Le troisième mode d’engagement façonnant l’économie sociale s’incarne dans la coopération de production, qui émerge dans les milieux anarcho-syndicalistes (notamment italiens) du BTP avant la Première Guerre mondiale, puis s’éteint avant de réapparaître dans les années 1970-1980. Le renouveau s’opère par étapes : dans les quartiers populaires, d’abord, des coopératives sont créées par des travailleurs sociaux dans un cadre d’éducation populaire ; puis apparaissent les coopératives autogestionnaires post-soixante-huitardes ; enfin, des coopératives s’épanouissent autour de projets professionnels (la spécificité grenobloise s’observe dans le lien entre l’industrie et la recherche). La dernière étape est caractérisée par la création des coopératives de proximité, en lien avec des formes d’alimentation durable. C’est en effet plutôt sous la forme d’associations, de Scop puis de Scic que la distribution alimentaire se renouvelle.

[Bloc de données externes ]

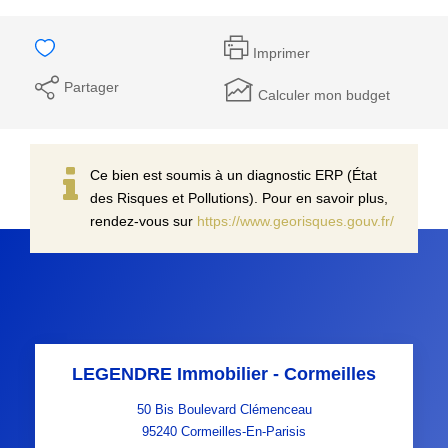
Imprimer
Partager
Calculer mon budget
Ce bien est soumis à un diagnostic ERP (État
des Risques et Pollutions). Pour en savoir plus,
rendez-vous sur
https://www.georisques.gouv.fr/
LEGENDRE Immobilier - Cormeilles
50 Bis Boulevard Clémenceau
95240
Cormeilles-En-Parisis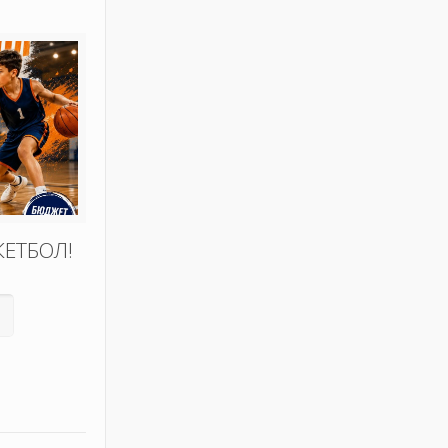
КЕТБОЛ!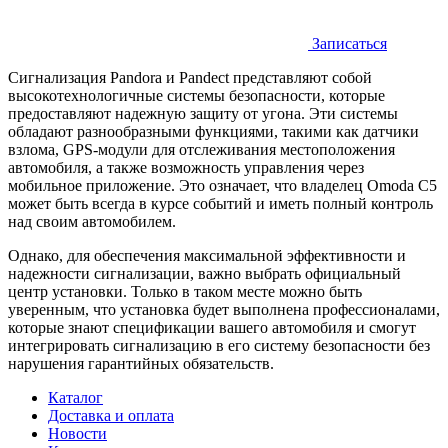
Записаться
Сигнализация Pandora и Pandect представляют собой
высокотехнологичные системы безопасности, которые
предоставляют надежную защиту от угона. Эти системы
обладают разнообразными функциями, такими как датчики
взлома, GPS-модули для отслеживания местоположения
автомобиля, а также возможность управления через
мобильное приложение. Это означает, что владелец Omoda C5
может быть всегда в курсе событий и иметь полный контроль
над своим автомобилем.
Однако, для обеспечения максимальной эффективности и
надежности сигнализации, важно выбрать официальный
центр установки. Только в таком месте можно быть
уверенным, что установка будет выполнена профессионалами,
которые знают спецификации вашего автомобиля и смогут
интегрировать сигнализацию в его систему безопасности без
нарушения гарантийных обязательств.
Каталог
Доставка и оплата
Новости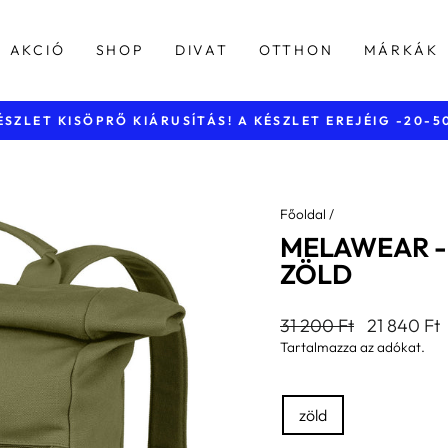
AKCIÓ
SHOP
DIVAT
OTTHON
MÁRKÁK
40.000 Ft feletti vásárlásnál
INGYENES KISZÁLLÍTÁS
Diavetítés
szüneteltetése
Főoldal
/
MELAWEAR -
ZÖLD
Általános
Kedvezmén
31 200 Ft
21 840 Ft
ár
ár
Tartalmazza az adókat.
SZÍN
zöld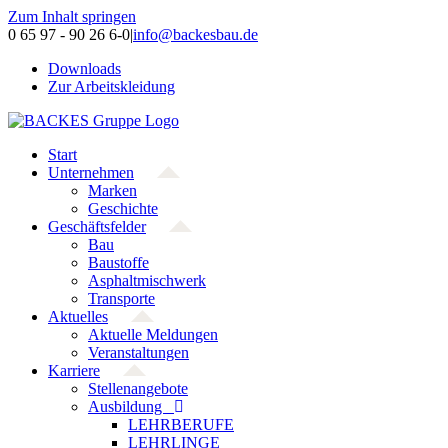
Zum Inhalt springen
0 65 97 - 90 26 6-0
|
info@backesbau.de
Downloads
Zur Arbeitskleidung
Start
Unternehmen
Marken
Geschichte
Geschäftsfelder
Bau
Baustoffe
Asphaltmischwerk
Transporte
Aktuelles
Aktuelle Meldungen
Veranstaltungen
Karriere
Stellenangebote
Ausbildung
LEHRBERUFE
LEHRLINGE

Le quatrième mode d’engagement déterminant est celui de la municipalité : la dynamique mutualiste, associative et plus récemment coopérative entre en résonance avec l’interventionnisme social de certains maires, et ceci dès la fin du XIX e siècle. À titre d’exemples, les intervenants rappellent le rôle de Charles Renauldon dans la rédaction des premiers statuts de la Mutuelle des gantiers, etcelui de Frédéric Taulier, qui favorise l’alimen- tation ouvrière par la création d’un « restaurant sociétaire ». Ensuite, entre les deux guerres, Paul Mistral lutte contre la dégradation des logements en privilégiant l’habitat bon marché. Enfin, Hubert Dubedout s’appuie largement sur le militantisme associatif pour promouvoir la participation des habitants. Si les maires se sont succédé sans se ressembler, l’action de la Ville, puis de la Métropole, reste forte pour accompagner, voire encadrer, l’ESS locale via la participation citoyenne, le dynamisme des associations environnementales et la promotion de l’innovation liée à la transition écologique.

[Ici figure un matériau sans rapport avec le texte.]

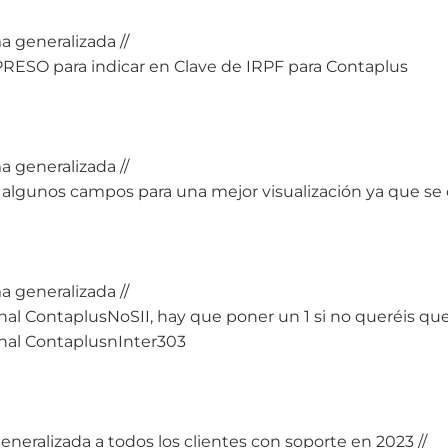
a generalizada //
MPRESO para indicar en Clave de IRPF para Contaplus
a generalizada //
 algunos campos para una mejor visualización ya que se
a generalizada //
l ContaplusNoSII, hay que poner un 1 si no queréis que 
nal ContaplusnInter303
generalizada a todos los clientes con soporte en 2023 //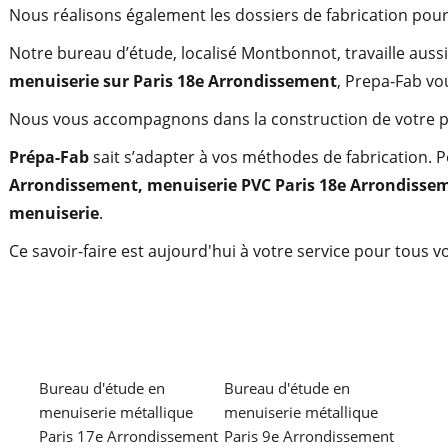
n
Nous réalisons également les dossiers de fabrication pour 
METALLERIE
Notre bureau d’étude, localisé Montbonnot, travaille auss
menuiserie sur Paris 18e Arrondissement
, Prepa-Fab vo
Nous vous accompagnons dans la construction de votre pro
Prépa-Fab
sait s’adapter à vos méthodes de fabrication. P
OCCULTATION
Arrondissement
,
menuiserie PVC
Paris 18e Arrondisse
menuiserie
.
Ce savoir-faire est aujourd'hui à votre service pour tous 
RÉFÉRENCES
Bureau d'étude en
Bureau d'étude en
menuiserie métallique
menuiserie métallique
Paris 17e Arrondissement
Paris 9e Arrondissement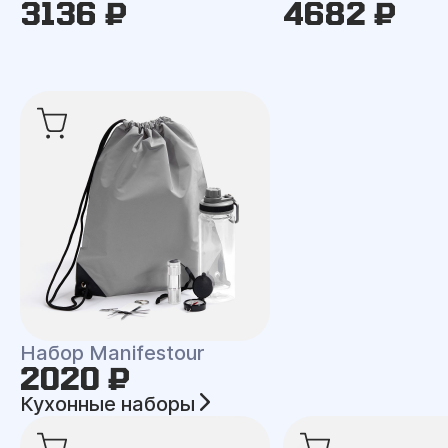
3136 ₽
4682 ₽
Набор Manifestour
2020 ₽
Кухонные наборы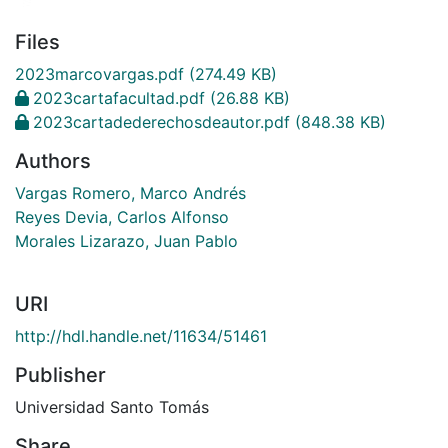
Files
2023marcovargas.pdf
(274.49 KB)
2023cartafacultad.pdf
(26.88 KB)
2023cartadederechosdeautor.pdf
(848.38 KB)
Authors
Vargas Romero, Marco Andrés
Reyes Devia, Carlos Alfonso
Morales Lizarazo, Juan Pablo
URI
http://hdl.handle.net/11634/51461
Publisher
Universidad Santo Tomás
Share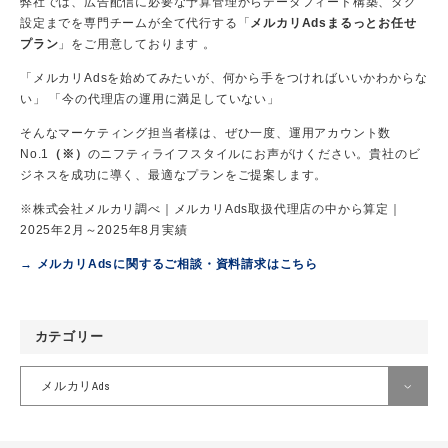
弊社では、広告配信に必要な予算管理からデータフィード構築、タグ
設定までを専門チームが全て代行する「
メルカリAdsまるっとお任せ
プラン
」をご用意しております 。
「メルカリAdsを始めてみたいが、何から手をつければいいかわからな
い」 「今の代理店の運用に満足していない」
そんなマーケティング担当者様は、ぜひ一度、運用アカウント数
No.1
（※）
のニフティライフスタイルにお声がけください。貴社のビ
ジネスを成功に導く、最適なプランをご提案します。
※株式会社メルカリ調べ｜メルカリAds取扱代理店の中から算定｜
2025年2月～2025年8月実績
→ メルカリAdsに関するご相談・資料請求はこちら
カテゴリー
メルカリAds
すべて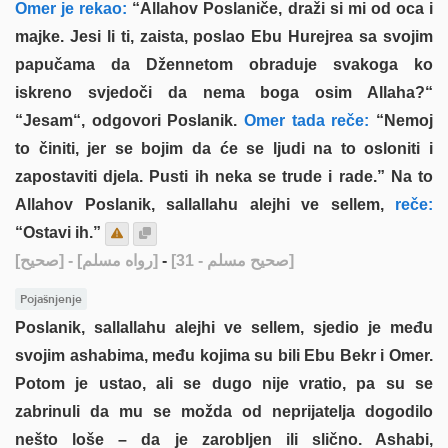
Omer je rekao:
“Allahov Poslaniče, draži si mi od oca i
majke. Jesi li ti, zaista, poslao Ebu Hurejrea sa svojim
papučama da Džennetom obraduje svakoga ko
iskreno svjedoči da nema boga osim Allaha?“
“Jesam“, odgovori Poslanik.
Omer tada reče:
“Nemoj
to činiti, jer se bojim da će se ljudi na to osloniti i
zapostaviti djela. Pusti ih neka se trude i rade.” Na to
Allahov Poslanik, sallallahu alejhi ve sellem,
reče:
“Ostavi ih.”
[صحيح]
- [رواه مسلم]
-
[صحيح مسلم - 31]
Pojašnjenje
Poslanik, sallallahu alejhi ve sellem, sjedio je među
svojim ashabima, među kojima su bili Ebu Bekr i Omer.
Potom je ustao, ali se dugo nije vratio, pa su se
zabrinuli da mu se možda od neprijatelja dogodilo
nešto loše – da je zarobljen ili slično. Ashabi,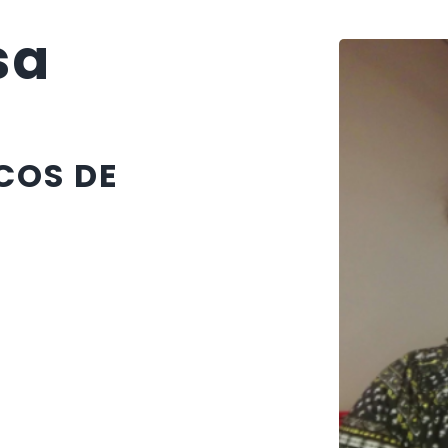
sa
COS DE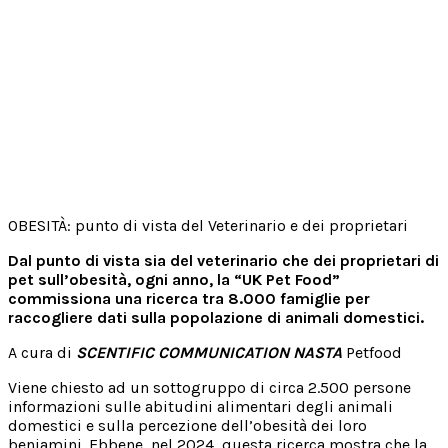
OBESITÀ: punto di vista del Veterinario e dei proprietari
Dal punto di vista sia del veterinario che dei proprietari di
pet sull’obesità, ogni anno, la “UK Pet Food”
commissiona una ricerca tra 8.000 famiglie per
raccogliere dati sulla popolazione di animali domestici.
A cura di
SCENTIFIC COMMUNICATION NASTA
Petfood
Viene chiesto ad un sottogruppo di circa 2.500 persone
informazioni sulle abitudini alimentari degli animali
domestici e sulla percezione dell’obesità dei loro
beniamini. Ebbene, nel 2024, questa ricerca mostra che la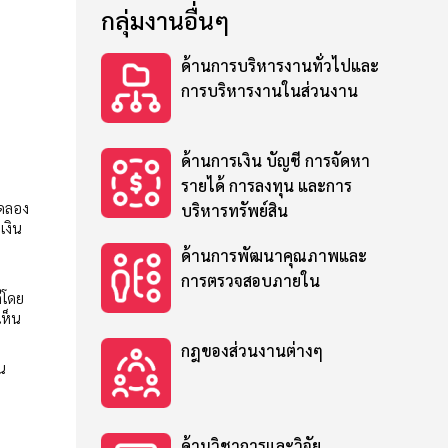
กลุ่มงานอื่นๆ
ด้านการบริหารงานทั่วไปและ
การบริหารงานในส่วนงาน
ด้านการเงิน บัญชี การจัดหา
รายได้ การลงทุน และการ
ทดลอง
บริหารทรัพย์สิน
เงิน
ด้านการพัฒนาคุณภาพและ
การตรวจสอบภายใน
ีโดย
เห็น
กฎของส่วนงานต่างๆ
น
ด้านวิชาการและวิจัย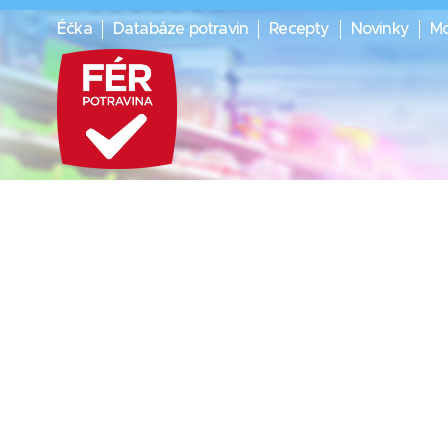
Éčka
Databáze potravin
Recepty
Novinky
Mo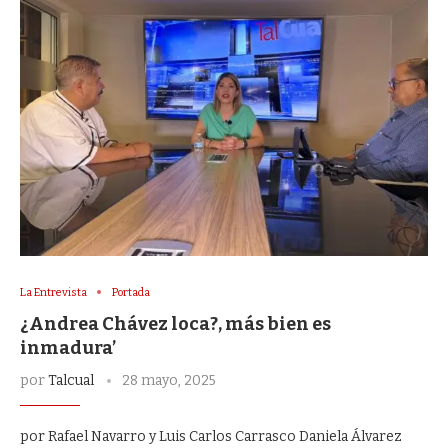
La Entrevista
Portada
¿Andrea Chávez loca?, más bien es
inmadura’
por
Talcual
28 mayo, 2025
por Rafael Navarro y Luis Carlos Carrasco Daniela Álvarez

Un cadre d’analyse des innovations au sein de l’ESS
Après avoir rappelé le rôle du RTES dans les dynamiques de développement de l’ESS à l’échelle des collectivités territoriales, Anne-Laure Federici, en tant que grand témoin, a souligné la qualité de ces réflexions dont peuvent s’emparer les élus locaux. Pour elle, les analyses présentées permettent de comprendre clairement les dynamiques d’innovations de l’ESS à l’échelle des collectivités territoriales aujourd’hui. Elles éclairent non seulement le passé mais aussi l’avenir.
Parallèlement, les intervenants ont été  nombreux à s’exprimer par le chat, rappelant par exemple le rôle capital des femmes dans l’émergence d’initiatives sociales engagées au sein d’associations, de mutuelles ou de coopératives et autres mouvements d’autonomisation. Les échanges ont également permis de souligner que, globalement, l’ESS grenobloise a suivi les mêmes évolutions qu’ailleurs, avec la concentration des mutuelles, l’institutionnalisation de l’action sociale et de l’éducation populaire, la disparition de coopératives de consommation locales, l’émergence de nouvelles formes coopératives. Toutefois, elle reste marquée par ses spécificités : la diversité des groupes sociaux qui la portent ainsi que la diversité des courants idéologiques qui l’animent – ce qui explique sans doute que, dans les périodes de mutation, surgissent des montages assez spécifiques et originaux.
En définitive, la rencontre a montré à quel point la compréhension des dynamiques locales de l’ESS est essentielle pour comprendre des évolutions plus amples au niveau national. La recherche a encore beaucoup à dire et à apporter.